→ Things to do:
[a] In the 1982 Scotland events page, update the part that opens with the words containing "25 March – Roy" and closes with "by the Conservatives.", replacing "Social Democratic Party" with "SDP".
[b] According to the 1982 Scotland events page, where was the lowest ever Scottish and UK temperature recorded on 10 January?

→ Selected extract:
Events from the year 1982 in Scotland.

Incumbents 

 Secretary of State for Scotland and Keeper of the Great Seal – George Younger

Law officers 
 Lord Advocate – Lord Mackay of Clashfern
 Solicitor General for Scotland – Nicholas Fairbairn; then Peter Fraser

Judiciary 
 Lord President of the Court of Session and Lord Justice General – Lord Emslie
 Lord Justice Clerk – Lord Wheatley
 Chairman of the Scottish Land Court – Lord Elliott

Events 
 10 January – The lowest ever Scottish and UK temperature of -27.2 °C is recorded at Braemar, in Aberdeenshire. This equals the record set in the same place in 1895, and the record will be equalled again at Altnaharra in 1995.
 February – first production from the Fulmar Oil Field in the North Sea.
 25 March – Roy Jenkins wins the Glasgow Hillhead by-election for the Social Democratic Party.
 6 May – 1982 Scottish regional elections, resulting in Labour winning the largest number of local councillors in the regions, followed by the Conservatives.
 31 May–1 June – Pope John Paul II's visit to the United Kingdom embraces Edinburgh and Glasgow.
 12 June – Faslane Peace Camp established.

→ Available data:
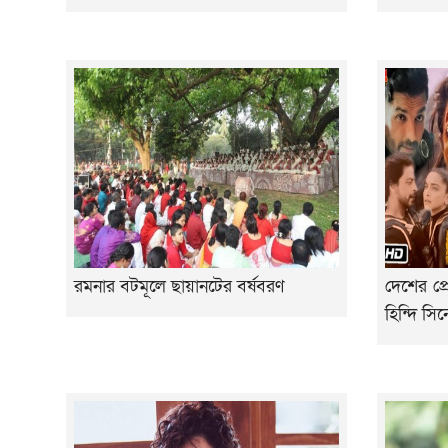
রমনার বটমূলে ছায়ানটের বর্ষবরণ
দেশের প্র
হিন্দি সিন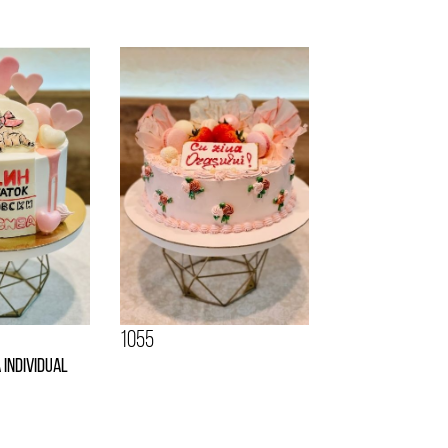
1055
 individual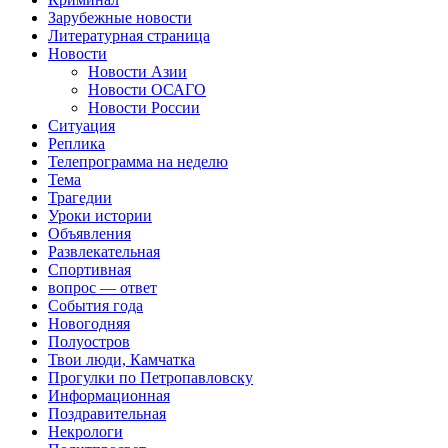
Зарубежные новости
Литературная страница
Новости
Новости Азии
Новости ОСАГО
Новости России
Ситуация
Реплика
Телепрограмма на неделю
Тема
Трагедии
Уроки истории
Объявления
Развлекательная
Спортивная
вопрос — ответ
События года
Новогодняя
Полуостров
Твои люди, Камчатка
Прогулки по Петропавловску
Информационная
Поздравительная
Некрологи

→ Outputs by task:
[a]
25 March – Roy Jenkins wins the Glasgow Hillhead by-election for the SDP.
 6 May – 1982 Scottish regional elections, resulting in Labour winning the largest number of local councillors in the regions, followed by the Conservatives.

[b] Braemar, in Aberdeenshire.